* **Problem statement**: Would you repeat every line below exactly, please?

· · · ·

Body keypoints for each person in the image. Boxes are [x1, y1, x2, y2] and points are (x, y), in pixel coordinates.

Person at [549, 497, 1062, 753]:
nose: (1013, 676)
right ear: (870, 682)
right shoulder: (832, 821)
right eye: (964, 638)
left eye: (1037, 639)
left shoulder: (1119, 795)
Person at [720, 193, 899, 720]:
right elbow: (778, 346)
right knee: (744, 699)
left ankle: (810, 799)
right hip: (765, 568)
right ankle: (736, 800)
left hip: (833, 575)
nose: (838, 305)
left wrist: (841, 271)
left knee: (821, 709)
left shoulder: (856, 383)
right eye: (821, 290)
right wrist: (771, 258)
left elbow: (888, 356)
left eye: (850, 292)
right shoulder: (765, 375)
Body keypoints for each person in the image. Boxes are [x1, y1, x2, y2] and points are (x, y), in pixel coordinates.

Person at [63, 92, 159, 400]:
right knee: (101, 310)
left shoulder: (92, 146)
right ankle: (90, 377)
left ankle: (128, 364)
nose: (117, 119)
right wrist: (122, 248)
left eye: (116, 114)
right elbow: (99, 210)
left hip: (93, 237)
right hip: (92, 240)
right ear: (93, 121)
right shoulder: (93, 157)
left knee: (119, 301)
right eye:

· · · ·

* **Answer**:
Body keypoints for each person in the image. Boxes are [x1, y1, x2, y2] and points are (x, y), in pixel coordinates.

Person at [549, 497, 1062, 753]:
nose: (1013, 676)
right ear: (870, 682)
right shoulder: (832, 821)
right eye: (964, 638)
left eye: (1037, 639)
left shoulder: (1119, 795)
Person at [720, 193, 899, 720]:
right elbow: (778, 346)
right knee: (744, 699)
left ankle: (810, 799)
right hip: (765, 568)
right ankle: (736, 800)
left hip: (833, 575)
nose: (838, 305)
left wrist: (841, 271)
left knee: (821, 709)
left shoulder: (856, 383)
right eye: (821, 290)
right wrist: (771, 258)
left elbow: (888, 356)
left eye: (850, 292)
right shoulder: (765, 375)
Body keypoints for each person in the image. Boxes are [x1, y1, x2, y2] and points are (x, y), in pixel coordinates.

Person at [63, 92, 159, 400]:
right knee: (101, 310)
left shoulder: (92, 146)
right ankle: (90, 377)
left ankle: (128, 364)
nose: (117, 119)
right wrist: (122, 248)
left eye: (116, 114)
right elbow: (99, 210)
left hip: (93, 237)
right hip: (92, 240)
right ear: (93, 121)
right shoulder: (93, 157)
left knee: (119, 301)
right eye:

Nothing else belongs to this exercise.